The Texas Oil Heir Who Took On Math’s Impossible Dare

William Broad:

Fermat’s last theorem, a riddle put forward by one of history’s great mathematicians, had baffled experts for more than 300 years. Then a genius toiled in secret for seven years to solve it, according to the usual narrative. That shy Englishman, Andrew Wiles, made his feat public in the early 1990s and amassed a glittering array of tributes. In 2016, he won the Abel Prize, math’s top award. It came with a $700,000 purse.

Now, a wealthy Texas philanthropist is recounting how his financial support created a community of Fermat innovators that, over decades, lent moral and mathematical support to Dr. Wiles. That patronage drew top mathematicians to the puzzle after great minds had given up, succeeded in bringing the moribund field back to life, and may have helped make Dr.
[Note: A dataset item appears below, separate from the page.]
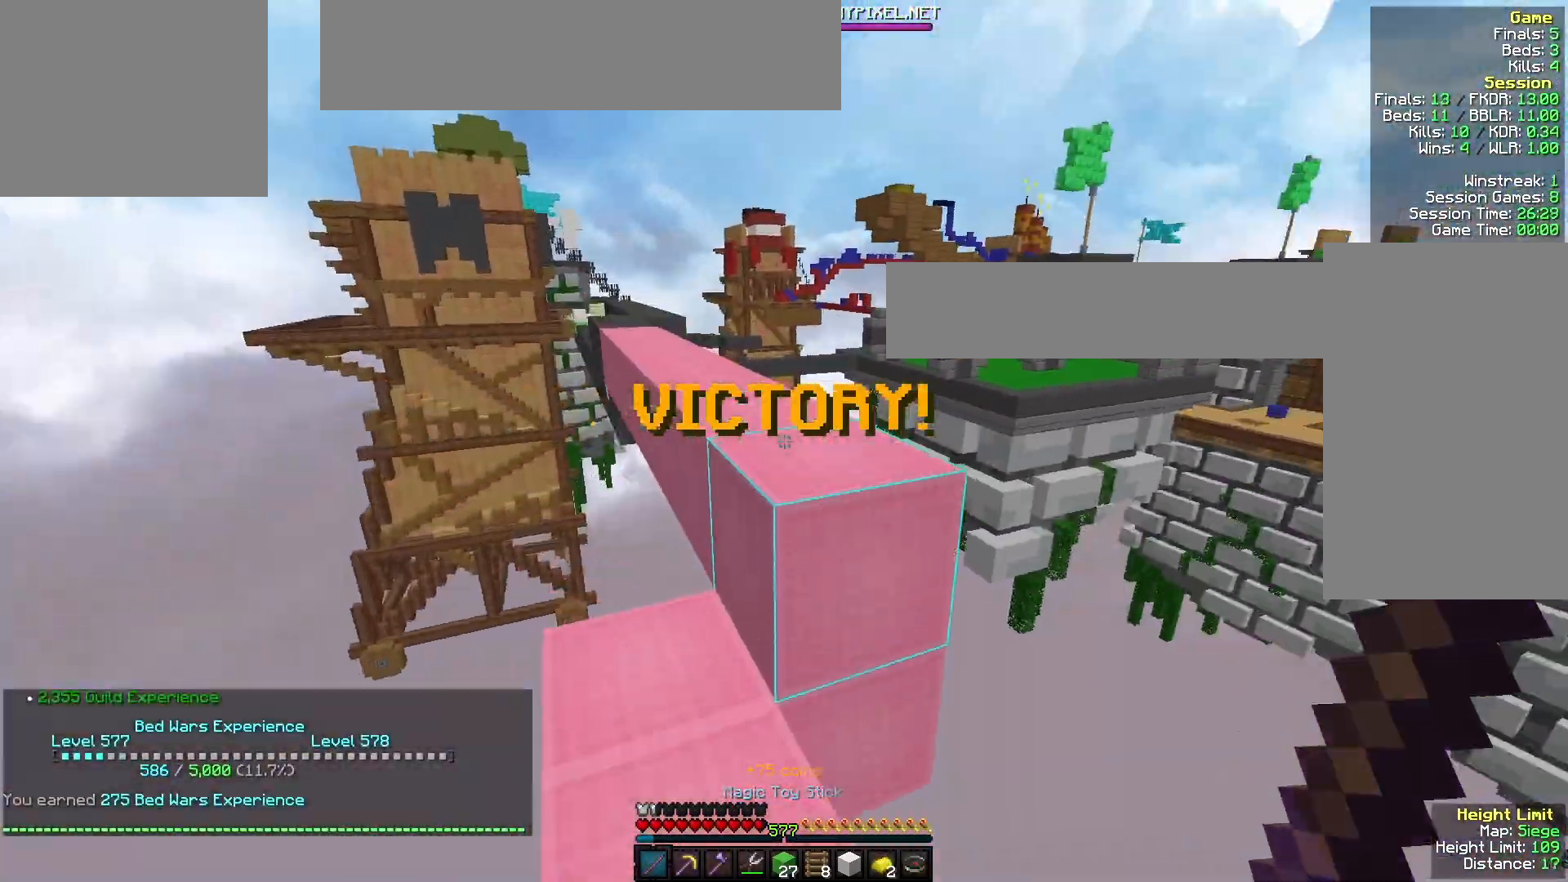
{"keys": ["w"], "mouse": [], "events": []}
Wiles’s breakthrough possible.

“We solved the problem,” the philanthropist, James M. Vaughn Jr., 82, president of the Vaughn Foundation Fund, said in an interview. “If we hadn’t put the program together as we did, it would still be unsolved.”

In interviews, top experts described Mr. Vaughn’s foundation and its early financial support as sparks that had lit an intellectual fire, although they stopped short of saying that his backing had been responsible for Dr. Wiles’s Fermat breakthrough. Dr. Wiles did not respond to inquiries.
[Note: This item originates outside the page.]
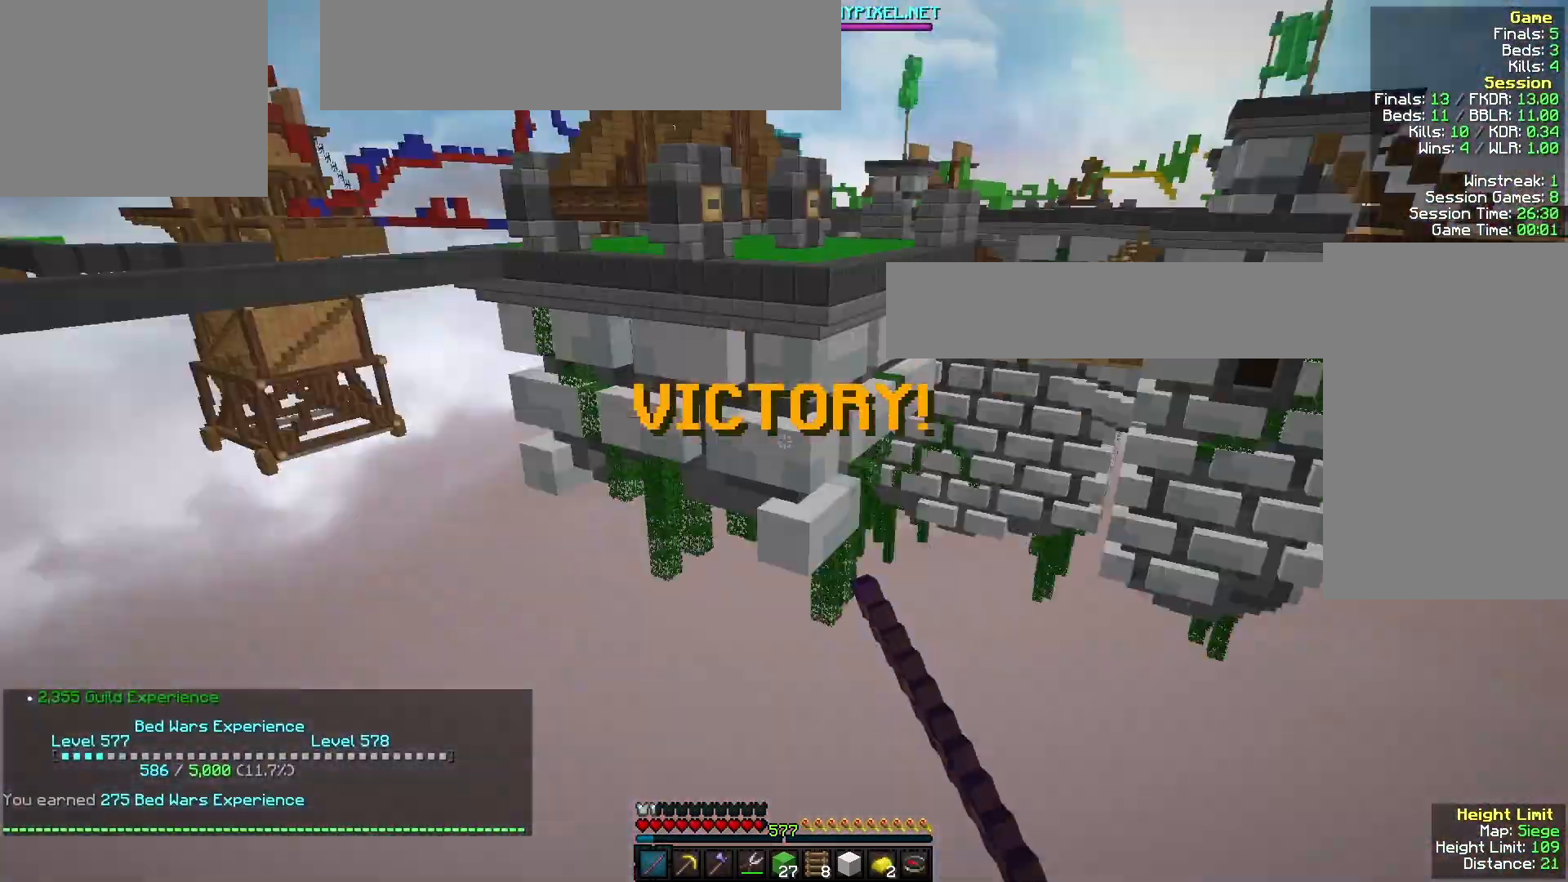
{"keys": [], "mouse": [], "events": [[267, "a", "up"], [500, "w", "up"]]}
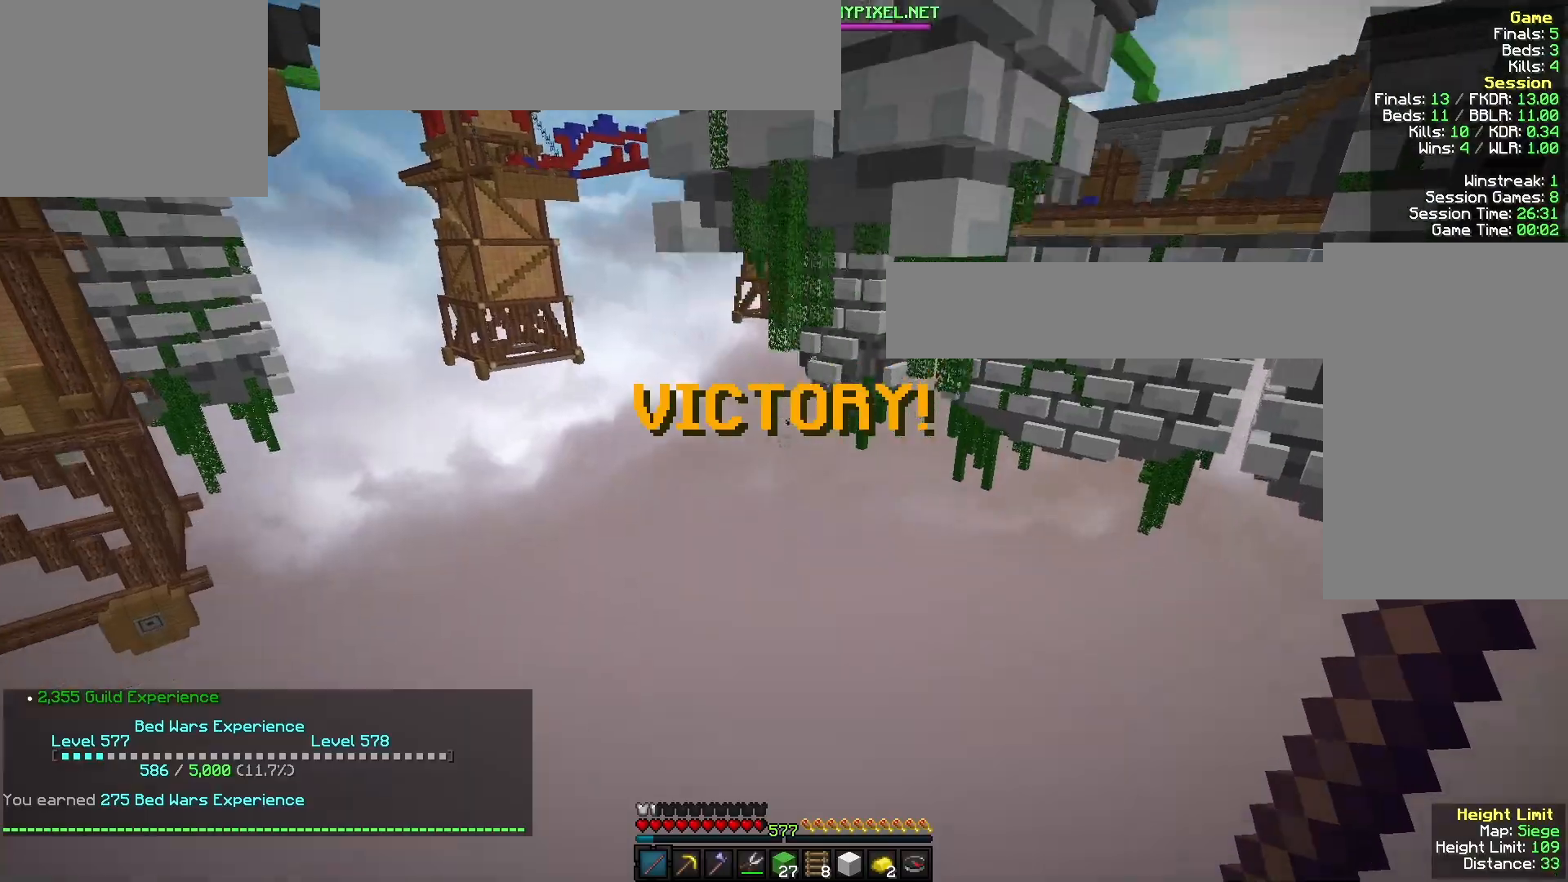
{"keys": [], "mouse": [], "events": []}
Recently, Mr. Vaughn gave the University of Texas a collection of 125 rare and foundational books in the history of mathematics, and the gift has prompted him to speak publicly of other foundation projects that have gone largely unheralded.

While gregarious, Mr. Vaughn, heir to a Texas oil fortune, is an extremely private man who has never before claimed publicly that his philanthropy begot the mathematical feat. Even so, he takes immense pride in what he characterizes as his legacy. Mr. Vaughn said that he and his wife had no children and that the Fermat triumph was how he hoped he would be remembered.